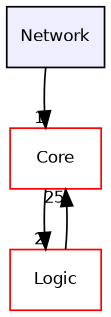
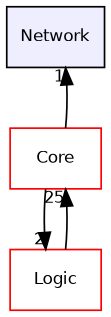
  digraph {
    compound=true
    node [fillcolor=white fontname=Helvetica fontsize=10 shape=box style=filled color=red]
    edge [labeldistance=1.5 labelfontname=Helvetica labelfontsize=10]
    n1 [fillcolor="#eeeeff" label=Network pencolor=black color=""]
    n2 [label=Core]
    n3 [label=Logic]
-   n1 -> n2 [headlabel=1]
+   n2 -> n1 [headlabel=1]
    n2 -> n3 [headlabel=2]
    n3 -> n2 [headlabel=25]
  }
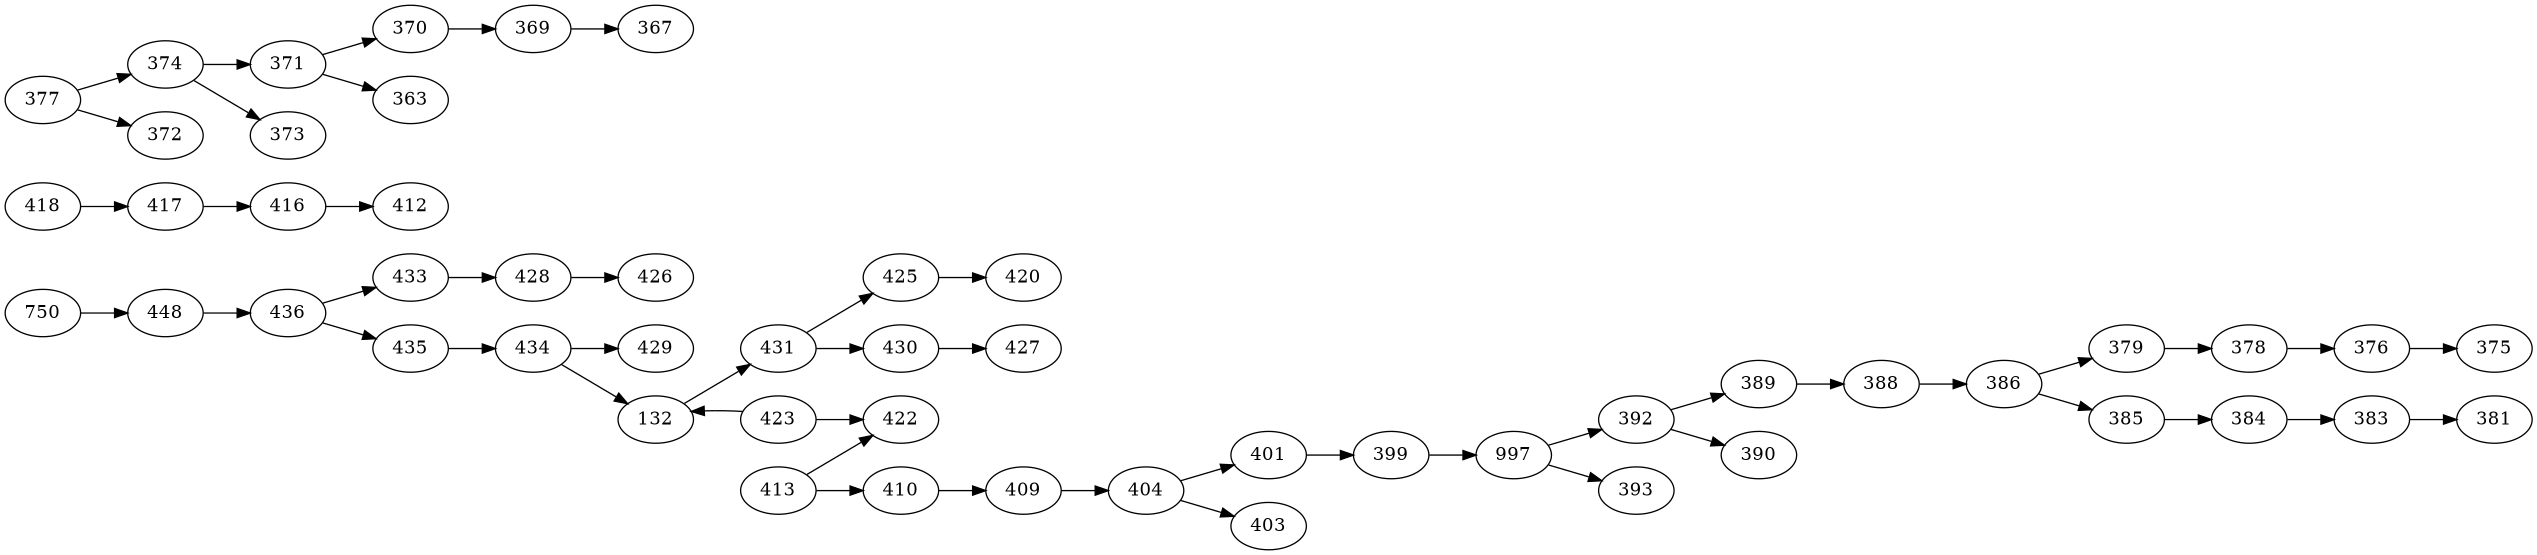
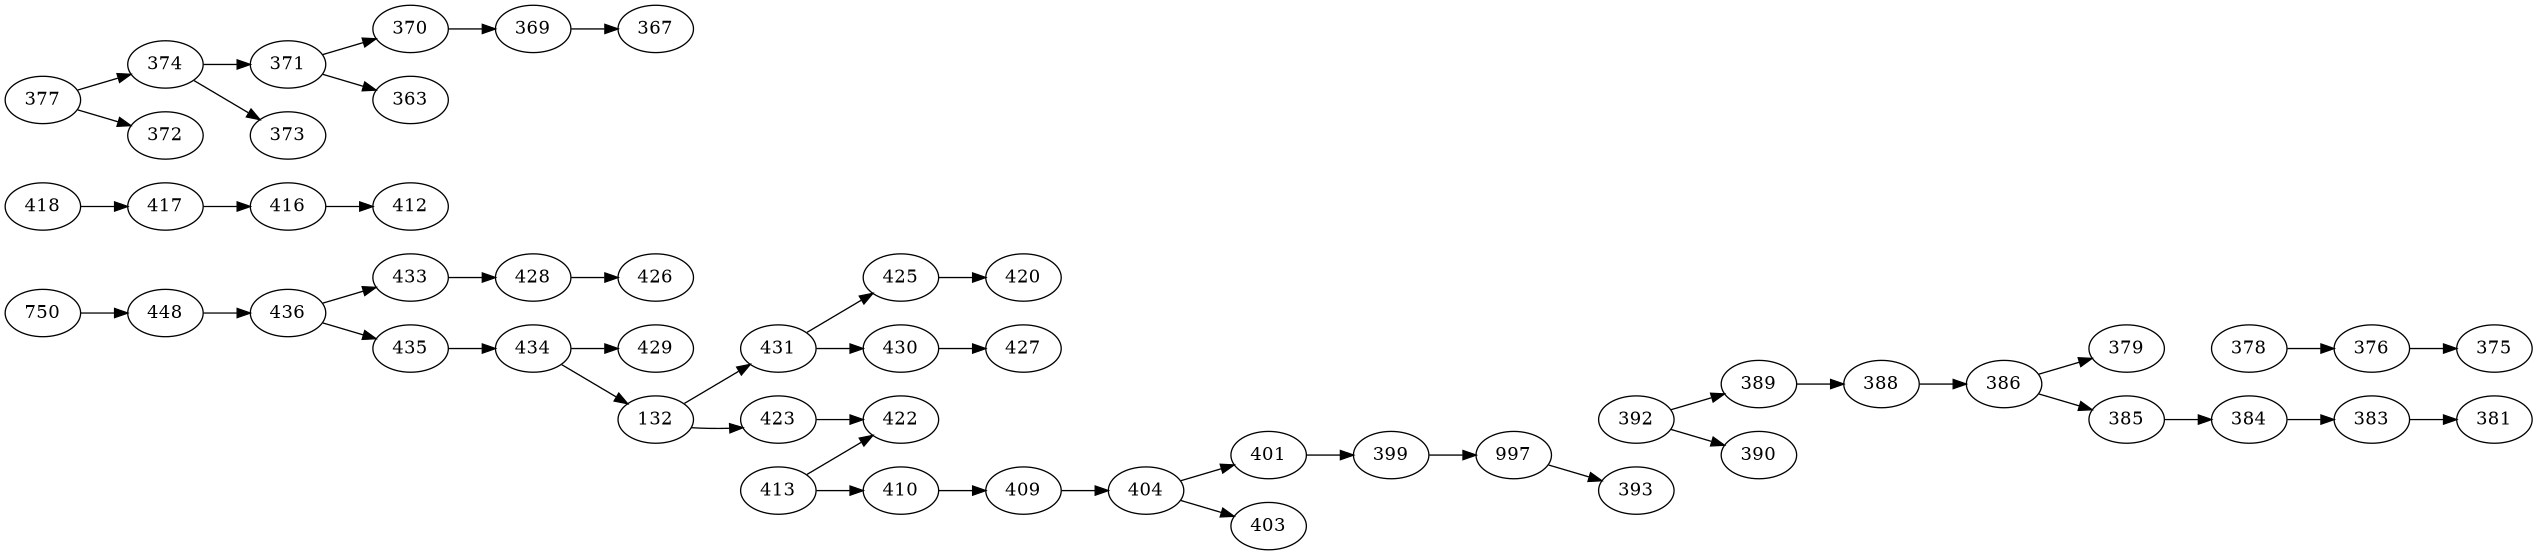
  digraph {
    rankdir=LR
    n1 [label=750]
    448
    436
    433
    435
    428
    434
    426
    418
    417
    416
    412
    n13 [label=132]
    429
    423
    431
    422
    425
    430
    413
    410
    409
    404
    401
    403
    399
    n27 [label=997]
    392
    393
    389
    390
    388
    386
    379
    385
    378
    384
    376
    375
    383
    381
    377
    374
    372
    371
    373
    370
    363
    369
    367
    420
    427
    n1 -> 448
    448 -> 436
    436 -> 433
    436 -> 435
    433 -> 428
    435 -> 434
    428 -> 426
    434 -> n13
    434 -> 429
    418 -> 417
    417 -> 416
    416 -> 412
-   423 -> n13
+   n13 -> 423
    n13 -> 431
    423 -> 422
    431 -> 425
    431 -> 430
    425 -> 420
    430 -> 427
    413 -> 422
    413 -> 410
    410 -> 409
    409 -> 404
    404 -> 401
    404 -> 403
    401 -> 399
    399 -> n27
-   n27 -> 392
    n27 -> 393
    392 -> 389
    392 -> 390
    389 -> 388
    388 -> 386
    386 -> 379
    386 -> 385
-   379 -> 378
    385 -> 384
    378 -> 376
    384 -> 383
    376 -> 375
    383 -> 381
    377 -> 374
    377 -> 372
    374 -> 371
    374 -> 373
    371 -> 370
    371 -> 363
    370 -> 369
    369 -> 367
  }
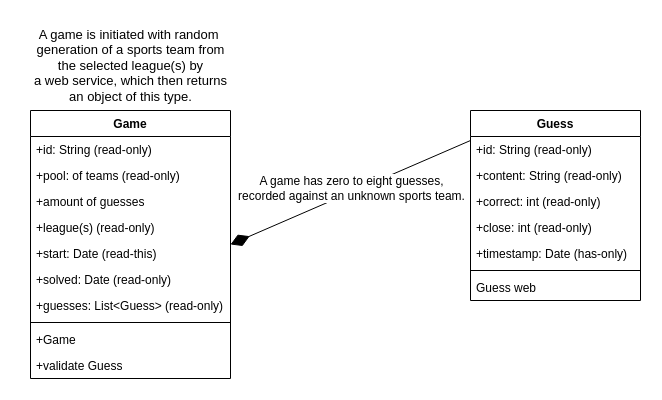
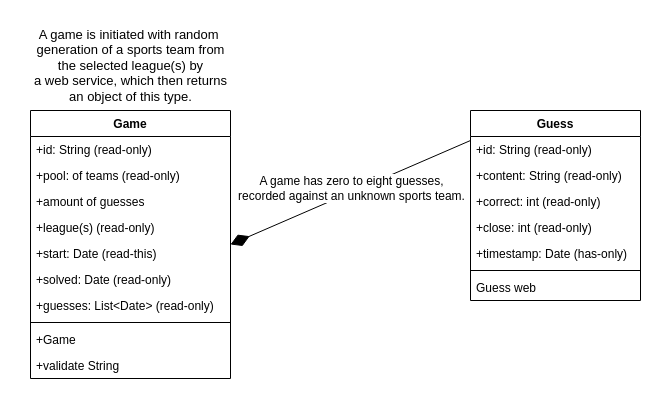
  <mxCell id="0" />
  <mxCell id="1" parent="0" />
  <mxCell id="2" value="Game" style="swimlane;fontStyle=1;align=center;verticalAlign=top;childLayout=stackLayout;horizontal=1;startSize=26;horizontalStack=0;resizeParent=1;resizeParentMax=0;resizeLast=0;collapsible=1;marginBottom=0;whiteSpace=wrap;html=1;" parent="1" vertex="1"><mxGeometry x="30" y="110" width="200" height="268" as="geometry" /></mxCell>
  <mxCell id="3" value="+id: String (read-only)" style="text;strokeColor=none;fillColor=none;align=left;verticalAlign=top;spacingLeft=4;spacingRight=4;overflow=hidden;rotatable=0;points=[[0,0.5],[1,0.5]];portConstraint=eastwest;whiteSpace=wrap;html=1;" parent="2" vertex="1"><mxGeometry y="26" width="200" height="26" as="geometry" /></mxCell>
  <mxCell id="4" value="+pool: of teams (read-only)" style="text;strokeColor=none;fillColor=none;align=left;verticalAlign=top;spacingLeft=4;spacingRight=4;overflow=hidden;rotatable=0;points=[[0,0.5],[1,0.5]];portConstraint=eastwest;whiteSpace=wrap;html=1;" parent="2" vertex="1"><mxGeometry y="52" width="200" height="26" as="geometry" /></mxCell>
  <mxCell id="5" value="+amount of guesses&amp;nbsp;" style="text;strokeColor=none;fillColor=none;align=left;verticalAlign=top;spacingLeft=4;spacingRight=4;overflow=hidden;rotatable=0;points=[[0,0.5],[1,0.5]];portConstraint=eastwest;whiteSpace=wrap;html=1;" vertex="1" parent="2"><mxGeometry y="78" width="200" height="26" as="geometry" /></mxCell>
  <mxCell id="6" value="+league(s) (read-only)" style="text;strokeColor=none;fillColor=none;align=left;verticalAlign=top;spacingLeft=4;spacingRight=4;overflow=hidden;rotatable=0;points=[[0,0.5],[1,0.5]];portConstraint=eastwest;whiteSpace=wrap;html=1;" parent="2" vertex="1"><mxGeometry y="104" width="200" height="26" as="geometry" /></mxCell>
  <mxCell id="7" value="+start: Date (read-this)" style="text;strokeColor=none;fillColor=none;align=left;verticalAlign=top;spacingLeft=4;spacingRight=4;overflow=hidden;rotatable=0;points=[[0,0.5],[1,0.5]];portConstraint=eastwest;whiteSpace=wrap;html=1;" parent="2" vertex="1"><mxGeometry y="130" width="200" height="26" as="geometry" /></mxCell>
  <mxCell id="8" value="+solved: Date (read-only)" style="text;strokeColor=none;fillColor=none;align=left;verticalAlign=top;spacingLeft=4;spacingRight=4;overflow=hidden;rotatable=0;points=[[0,0.5],[1,0.5]];portConstraint=eastwest;whiteSpace=wrap;html=1;" parent="2" vertex="1"><mxGeometry y="156" width="200" height="26" as="geometry" /></mxCell>
- <mxCell id="9" value="+guesses: List&amp;lt;Guess&amp;gt; (read-only)" style="text;strokeColor=none;fillColor=none;align=left;verticalAlign=top;spacingLeft=4;spacingRight=4;overflow=hidden;rotatable=0;points=[[0,0.5],[1,0.5]];portConstraint=eastwest;whiteSpace=wrap;html=1;" parent="2" vertex="1"><mxGeometry y="182" width="200" height="26" as="geometry" /></mxCell>
+ <mxCell id="9" value="+guesses: List&amp;lt;Date&amp;gt; (read-only)" style="text;strokeColor=none;fillColor=none;align=left;verticalAlign=top;spacingLeft=4;spacingRight=4;overflow=hidden;rotatable=0;points=[[0,0.5],[1,0.5]];portConstraint=eastwest;whiteSpace=wrap;html=1;" parent="2" vertex="1"><mxGeometry y="182" width="200" height="26" as="geometry" /></mxCell>
  <mxCell id="10" value="" style="line;strokeWidth=1;fillColor=none;align=left;verticalAlign=middle;spacingTop=-1;spacingLeft=3;spacingRight=3;rotatable=0;labelPosition=right;points=[];portConstraint=eastwest;strokeColor=inherit;" parent="2" vertex="1"><mxGeometry y="208" width="200" height="8" as="geometry" /></mxCell>
  <mxCell id="11" value="+Game&amp;nbsp;" style="text;strokeColor=none;fillColor=none;align=left;verticalAlign=top;spacingLeft=4;spacingRight=4;overflow=hidden;rotatable=0;points=[[0,0.5],[1,0.5]];portConstraint=eastwest;whiteSpace=wrap;html=1;" parent="2" vertex="1"><mxGeometry y="216" width="200" height="26" as="geometry" /></mxCell>
- <mxCell id="12" value="+validate Guess" style="text;strokeColor=none;fillColor=none;align=left;verticalAlign=top;spacingLeft=4;spacingRight=4;overflow=hidden;rotatable=0;points=[[0,0.5],[1,0.5]];portConstraint=eastwest;whiteSpace=wrap;html=1;" parent="2" vertex="1"><mxGeometry y="242" width="200" height="26" as="geometry" /></mxCell>
+ <mxCell id="12" value="+validate String" style="text;strokeColor=none;fillColor=none;align=left;verticalAlign=top;spacingLeft=4;spacingRight=4;overflow=hidden;rotatable=0;points=[[0,0.5],[1,0.5]];portConstraint=eastwest;whiteSpace=wrap;html=1;" parent="2" vertex="1"><mxGeometry y="242" width="200" height="26" as="geometry" /></mxCell>
  <mxCell id="13" value="Guess" style="swimlane;fontStyle=1;align=center;verticalAlign=top;childLayout=stackLayout;horizontal=1;startSize=26;horizontalStack=0;resizeParent=1;resizeParentMax=0;resizeLast=0;collapsible=1;marginBottom=0;whiteSpace=wrap;html=1;" parent="1" vertex="1"><mxGeometry x="470" y="110" width="170" height="190" as="geometry" /></mxCell>
  <mxCell id="14" value="+id: String (read-only)" style="text;strokeColor=none;fillColor=none;align=left;verticalAlign=top;spacingLeft=4;spacingRight=4;overflow=hidden;rotatable=0;points=[[0,0.5],[1,0.5]];portConstraint=eastwest;whiteSpace=wrap;html=1;" parent="13" vertex="1"><mxGeometry y="26" width="170" height="26" as="geometry" /></mxCell>
  <mxCell id="15" value="+content: String (read-only)" style="text;strokeColor=none;fillColor=none;align=left;verticalAlign=top;spacingLeft=4;spacingRight=4;overflow=hidden;rotatable=0;points=[[0,0.5],[1,0.5]];portConstraint=eastwest;whiteSpace=wrap;html=1;" parent="13" vertex="1"><mxGeometry y="52" width="170" height="26" as="geometry" /></mxCell>
  <mxCell id="16" value="+correct: int (read-only)" style="text;strokeColor=none;fillColor=none;align=left;verticalAlign=top;spacingLeft=4;spacingRight=4;overflow=hidden;rotatable=0;points=[[0,0.5],[1,0.5]];portConstraint=eastwest;whiteSpace=wrap;html=1;" parent="13" vertex="1"><mxGeometry y="78" width="170" height="26" as="geometry" /></mxCell>
  <mxCell id="17" value="+close: int (read-only)" style="text;strokeColor=none;fillColor=none;align=left;verticalAlign=top;spacingLeft=4;spacingRight=4;overflow=hidden;rotatable=0;points=[[0,0.5],[1,0.5]];portConstraint=eastwest;whiteSpace=wrap;html=1;" parent="13" vertex="1"><mxGeometry y="104" width="170" height="26" as="geometry" /></mxCell>
  <mxCell id="18" value="+timestamp: Date (has-only)" style="text;strokeColor=none;fillColor=none;align=left;verticalAlign=top;spacingLeft=4;spacingRight=4;overflow=hidden;rotatable=0;points=[[0,0.5],[1,0.5]];portConstraint=eastwest;whiteSpace=wrap;html=1;" parent="13" vertex="1"><mxGeometry y="130" width="170" height="26" as="geometry" /></mxCell>
  <mxCell id="19" value="" style="line;strokeWidth=1;fillColor=none;align=left;verticalAlign=middle;spacingTop=-1;spacingLeft=3;spacingRight=3;rotatable=0;labelPosition=right;points=[];portConstraint=eastwest;strokeColor=inherit;" parent="13" vertex="1"><mxGeometry y="156" width="170" height="8" as="geometry" /></mxCell>
  <mxCell id="20" value="Guess web" style="text;align=left;verticalAlign=top;spacingLeft=4;spacingRight=4;overflow=hidden;rotatable=0;points=[[0,0.5],[1,0.5]];portConstraint=eastwest;whiteSpace=wrap;html=1;" parent="13" vertex="1"><mxGeometry y="164" width="170" height="26" as="geometry" /></mxCell>
  <mxCell id="21" value="" style="endArrow=diamondThin;endFill=1;endSize=18;html=1;rounded=0;exitX=0;exitY=0.5;exitDx=0;exitDy=0;entryX=1;entryY=0.5;entryDx=0;entryDy=0;strokeWidth=1;elbow=vertical;" parent="1" edge="1"><mxGeometry width="160" relative="1" as="geometry"><mxPoint x="470" y="140" as="sourcePoint" /><mxPoint x="230" y="244" as="targetPoint" /></mxGeometry></mxCell>
  <mxCell id="22" value="A game has zero to eight guesses,&lt;br style=&quot;font-size: 12px;&quot;&gt;recorded against an unknown sports team." style="edgeLabel;html=1;align=center;verticalAlign=middle;resizable=0;points=[];fontSize=12;" parent="21" vertex="1" connectable="0"><mxGeometry x="0.247" y="2" relative="1" as="geometry"><mxPoint x="29" y="-19" as="offset" /></mxGeometry></mxCell>
  <mxCell id="23" value="A game is initiated with random&amp;nbsp;&lt;br style=&quot;font-size: 13px;&quot;&gt;generation of a sports team from &lt;br&gt;the selected league(s) by&lt;br style=&quot;font-size: 13px;&quot;&gt;a web service, which then returns&lt;br style=&quot;font-size: 13px;&quot;&gt;an object of this type." style="text;html=1;align=center;verticalAlign=middle;resizable=0;points=[];autosize=1;strokeColor=none;fillColor=none;fontSize=13;" parent="1" vertex="1"><mxGeometry x="20" y="20" width="220" height="90" as="geometry" /></mxCell>
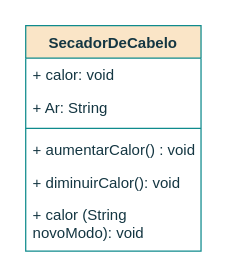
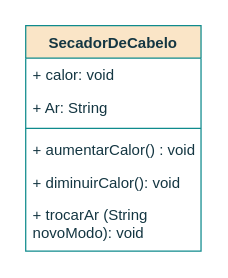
  <mxCell id="0" />
  <mxCell id="1" parent="0" />
  <mxCell id="2" value="SecadorDeCabelo" style="swimlane;fontStyle=1;align=center;verticalAlign=top;childLayout=stackLayout;horizontal=1;startSize=26;horizontalStack=0;resizeParent=1;resizeParentMax=0;resizeLast=0;collapsible=1;marginBottom=0;whiteSpace=wrap;html=1;labelBackgroundColor=none;fillColor=#FAE5C7;strokeColor=#0F8B8D;fontColor=#143642;" vertex="1" parent="1"><mxGeometry x="20" y="20" width="140" height="180" as="geometry" /></mxCell>
  <mxCell id="3" value="+ calor: void" style="text;strokeColor=none;fillColor=none;align=left;verticalAlign=top;spacingLeft=4;spacingRight=4;overflow=hidden;rotatable=0;points=[[0,0.5],[1,0.5]];portConstraint=eastwest;whiteSpace=wrap;html=1;labelBackgroundColor=none;fontColor=#143642;" vertex="1" parent="2"><mxGeometry y="26" width="140" height="26" as="geometry" /></mxCell>
  <mxCell id="4" value="+ Ar: String" style="text;strokeColor=none;fillColor=none;align=left;verticalAlign=top;spacingLeft=4;spacingRight=4;overflow=hidden;rotatable=0;points=[[0,0.5],[1,0.5]];portConstraint=eastwest;whiteSpace=wrap;html=1;labelBackgroundColor=none;fontColor=#143642;" vertex="1" parent="2"><mxGeometry y="52" width="140" height="26" as="geometry" /></mxCell>
  <mxCell id="5" value="" style="line;strokeWidth=1;fillColor=none;align=left;verticalAlign=middle;spacingTop=-1;spacingLeft=3;spacingRight=3;rotatable=0;labelPosition=right;points=[];portConstraint=eastwest;strokeColor=#0F8B8D;labelBackgroundColor=none;fontColor=#143642;" vertex="1" parent="2"><mxGeometry y="78" width="140" height="8" as="geometry" /></mxCell>
  <mxCell id="6" value="+ aumentarCalor() : void" style="text;strokeColor=none;fillColor=none;align=left;verticalAlign=top;spacingLeft=4;spacingRight=4;overflow=hidden;rotatable=0;points=[[0,0.5],[1,0.5]];portConstraint=eastwest;whiteSpace=wrap;html=1;labelBackgroundColor=none;fontColor=#143642;" vertex="1" parent="2"><mxGeometry y="86" width="140" height="26" as="geometry" /></mxCell>
  <mxCell id="7" value="+ diminuirCalor(): void" style="text;strokeColor=none;fillColor=none;align=left;verticalAlign=top;spacingLeft=4;spacingRight=4;overflow=hidden;rotatable=0;points=[[0,0.5],[1,0.5]];portConstraint=eastwest;whiteSpace=wrap;html=1;labelBackgroundColor=none;fontColor=#143642;" vertex="1" parent="2"><mxGeometry y="112" width="140" height="26" as="geometry" /></mxCell>
- <mxCell id="8" value="+ calor (String novoModo): void" style="text;strokeColor=none;fillColor=none;align=left;verticalAlign=top;spacingLeft=4;spacingRight=4;overflow=hidden;rotatable=0;points=[[0,0.5],[1,0.5]];portConstraint=eastwest;whiteSpace=wrap;html=1;labelBackgroundColor=none;fontColor=#143642;" vertex="1" parent="2"><mxGeometry y="138" width="140" height="42" as="geometry" /></mxCell>
+ <mxCell id="8" value="+ trocarAr (String novoModo): void" style="text;strokeColor=none;fillColor=none;align=left;verticalAlign=top;spacingLeft=4;spacingRight=4;overflow=hidden;rotatable=0;points=[[0,0.5],[1,0.5]];portConstraint=eastwest;whiteSpace=wrap;html=1;labelBackgroundColor=none;fontColor=#143642;" vertex="1" parent="2"><mxGeometry y="138" width="140" height="42" as="geometry" /></mxCell>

****

• WHAT IS BEING ASKED:
Please pick out each line in the entries above that contains the string "mxPoint", and copy those lines.

• FULL SOLUTION:
  <mxCell id="21" value="" style="endArrow=diamondThin;endFill=1;endSize=18;html=1;rounded=0;exitX=0;exitY=0.5;exitDx=0;exitDy=0;entryX=1;entryY=0.5;entryDx=0;entryDy=0;strokeWidth=1;elbow=vertical;" parent="1" edge="1"><mxGeometry width="160" relative="1" as="geometry"><mxPoint x="470" y="140" as="sourcePoint" /><mxPoint x="230" y="244" as="targetPoint" /></mxGeometry></mxCell>
  <mxCell id="22" value="A game has zero to eight guesses,&lt;br style=&quot;font-size: 12px;&quot;&gt;recorded against an unknown sports team." style="edgeLabel;html=1;align=center;verticalAlign=middle;resizable=0;points=[];fontSize=12;" parent="21" vertex="1" connectable="0"><mxGeometry x="0.247" y="2" relative="1" as="geometry"><mxPoint x="29" y="-19" as="offset" /></mxGeometry></mxCell>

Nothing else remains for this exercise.